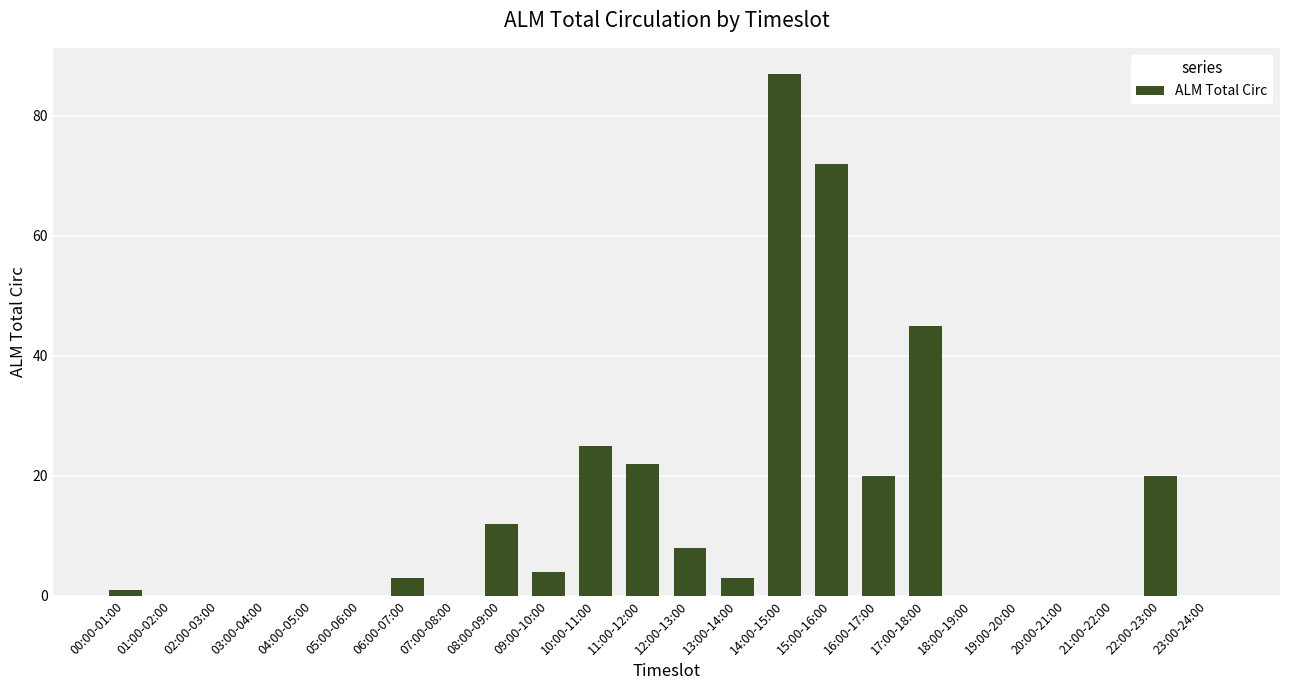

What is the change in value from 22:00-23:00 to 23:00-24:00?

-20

==

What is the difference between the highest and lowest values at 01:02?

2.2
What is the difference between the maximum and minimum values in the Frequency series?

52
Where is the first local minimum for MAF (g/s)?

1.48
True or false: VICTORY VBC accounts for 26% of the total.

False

[WORK TO BE COMPLETED] Pull out every line from the rows above that contains the string "between". Treat uppercase and lowercase as different.

[RESPONSE]
What is the difference between the highest and lowest values at 01:02?
What is the difference between the maximum and minimum values in the Frequency series?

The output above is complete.